Check job search sites or call recruiters to learn the extent to which a bachelor's degree in a particular field is required.
2. You want to keep costs to a minimum.
Most returning students pursue their next credential online to increase their earning power or prospects of being hired.
If you have earned a bachelor's degree already, you'll likely have half of your second bachelor's degree completed before you even start the online program; most schools will accept a significant number of transfer credits from your first bachelor's degree. You also won't need to pay for room and board.
The number of transfer credits you are eligible for will vary by institution, so shop for the biggest bang for your buck.
3. You want to fast-track to your new career.
Are you hoping to start your new career sooner rather than later? While a master's degree program may be appealing, most of those programs require coursework or prior experience in a related field before you can start. Some may waive those requirements if you complete prerequisite courses, adding both to the time and cost of completion.
Most master's programs - including online degrees - require a major research project, like a capstone or thesis, and many operate in cohorts, where you complete courses alongside a set group of students each term at a predetermined pace.
Because online master's programs frequently offer fewer courses - both in number and variety - than online bachelor's programs, if you have to step out of your online master's for any reason, it may be difficult to jump back in at a convenient time. In contrast, the online bachelor's usually allows for a more flexible pathway to completion.
In contrast, here are two cases when seeking a more advanced credential, like an online master's degree, may make more sense than a second bachelor's.
1. You need federal financial aid.
If you need student aid to pursue a second bachelor's degree, and you have already hit your lifetime limit for borrowing for a bachelor's, you won't be eligible for a federal Stafford loan.
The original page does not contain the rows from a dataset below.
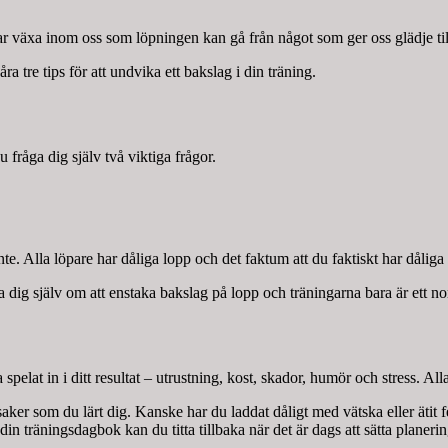
ingar växa inom oss som löpningen kan gå från något som ger oss glädje ti
ra tre tips för att undvika ett bakslag i din träning.
 fråga dig själv två viktiga frågor.
e. Alla löpare har dåliga lopp och det faktum att du faktiskt har dåliga l
na dig själv om att enstaka bakslag på lopp och träningarna bara är ett n
elat in i ditt resultat – utrustning, kost, skador, humör och stress. Alla
aker som du lärt dig. Kanske har du laddat dåligt med vätska eller ätit 
din träningsdagbok kan du titta tillbaka när det är dags att sätta planeri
If you pursue an online master's instead, your lifetime limits essentially start over.
2. Pursuing your dream job requires an advanced degree.
If ultimately you are going to need an advanced degree, and you meet the admissions requirements of an online graduate program in your field, you may as well consider jumping in.
When considering a career change, it's important to weigh several factors before deciding whether to pursue a second degree at the undergraduate level or a different graduate credential online. Consider your goals and financial situation to make an informed decision.